Description of the task:
Answer these from the passage below about mathematician Roger L. Jones:
(a) Which two fields does he specialize in?
(b) What was the title of his Ph.D. thesis, and in what year did he receive that degree?
(c) Which school system has he worked with to improve math instruction?

Source passage:

Roger L. Jones is an American mathematician specializing in harmonic analysis and ergodic theory.

Biography
He obtained a B.S. in mathematics in 1971 from University at Albany, SUNY, and a Ph.D. in mathematics in 1974 from Rutgers University, with thesis Inequalities for the Ergodic Maximal Function written under the direction of Richard Floyd Gundy. He has recently retired from a professorship in mathematics at DePaul University in Chicago. There he taught everything from remedial math to graduate-level courses. During his tenure at DePaul, Roger published numerous research papers in math, was awarded an excellence in teaching award, chaired the DePaul University Mathematics Department, and was awarded National Science Foundation grants related to teaching mathematics. He has also worked with the Chicago Public Schools on improving math instruction.

Record set:

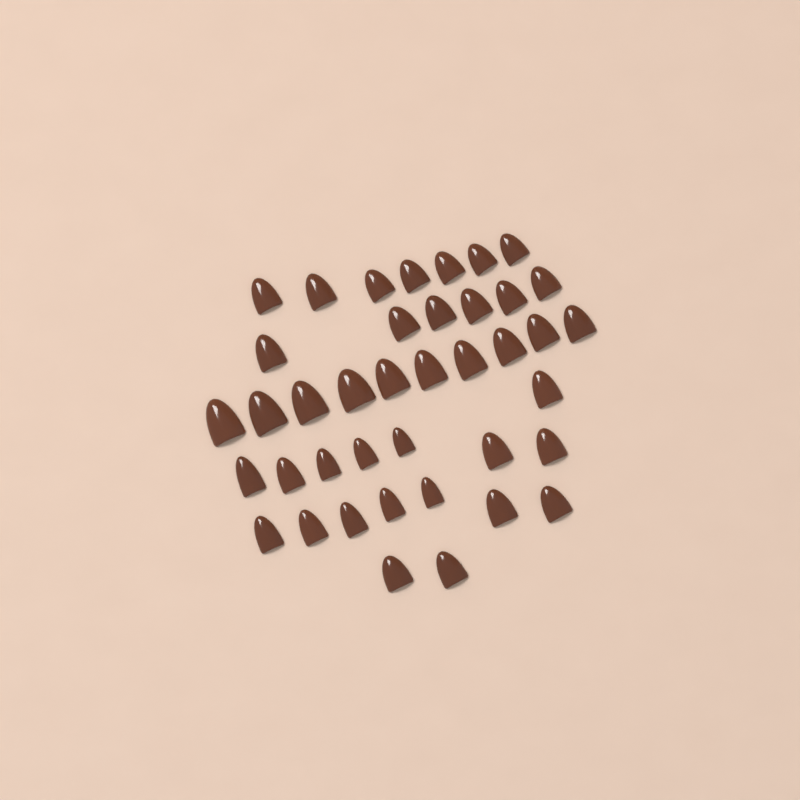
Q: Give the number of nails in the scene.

==

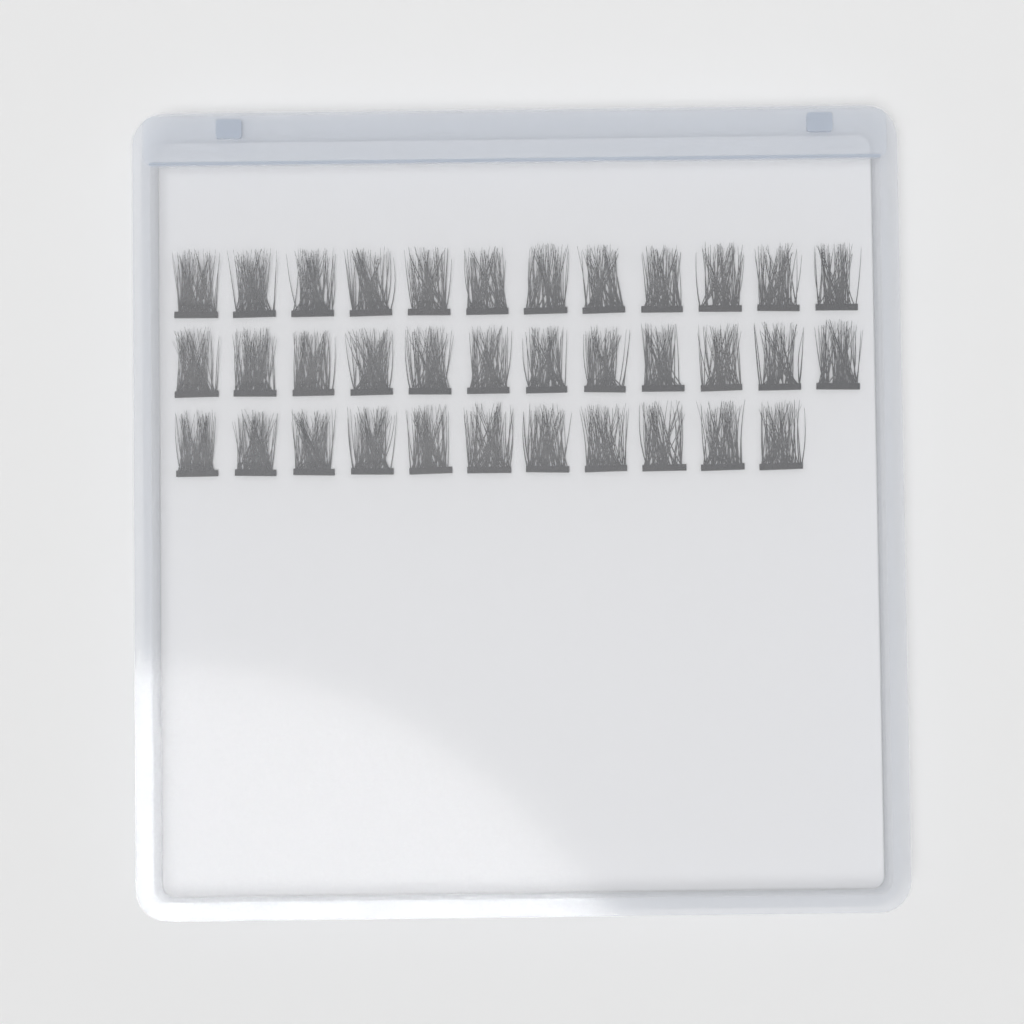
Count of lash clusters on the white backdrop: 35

---

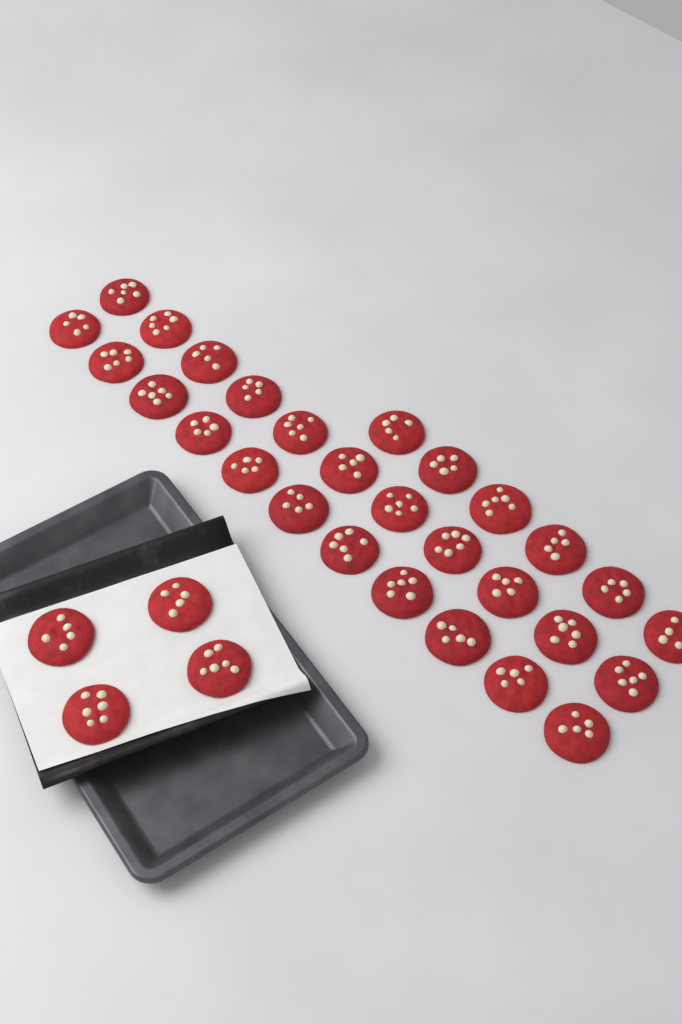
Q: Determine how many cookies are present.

Task answer:
(a) Harmonic analysis and ergodic theory.
(b) Inequalities for the Ergodic Maximal Function, 1974.
(c) The Chicago Public Schools.